Saved data entries:
* * *

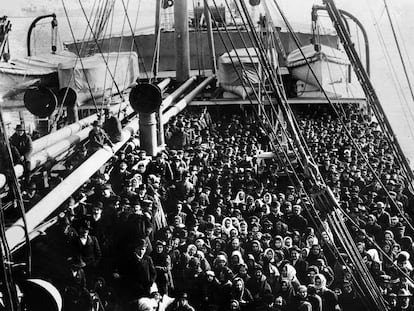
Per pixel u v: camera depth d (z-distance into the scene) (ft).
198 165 75.05
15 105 95.35
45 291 21.13
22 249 40.57
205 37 158.81
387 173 76.54
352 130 105.29
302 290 42.24
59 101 79.20
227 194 63.57
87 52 153.17
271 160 79.87
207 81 137.49
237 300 41.91
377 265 47.01
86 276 41.78
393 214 64.18
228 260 48.44
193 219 54.95
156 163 67.62
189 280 44.88
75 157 65.57
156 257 44.98
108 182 62.85
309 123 113.70
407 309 43.21
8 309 19.61
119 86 113.70
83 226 40.42
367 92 36.11
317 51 125.29
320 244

* * *

* _What to produce_
Please retype the whole of the data precisely, omitting pictures.

* _Answer to this exercise_
Per pixel u v: camera depth d (z-distance into the scene) (ft).
198 165 75.05
15 105 95.35
45 291 21.13
22 249 40.57
205 37 158.81
387 173 76.54
352 130 105.29
302 290 42.24
59 101 79.20
227 194 63.57
87 52 153.17
271 160 79.87
207 81 137.49
237 300 41.91
377 265 47.01
86 276 41.78
393 214 64.18
228 260 48.44
193 219 54.95
156 163 67.62
189 280 44.88
75 157 65.57
156 257 44.98
108 182 62.85
309 123 113.70
407 309 43.21
8 309 19.61
119 86 113.70
83 226 40.42
367 92 36.11
317 51 125.29
320 244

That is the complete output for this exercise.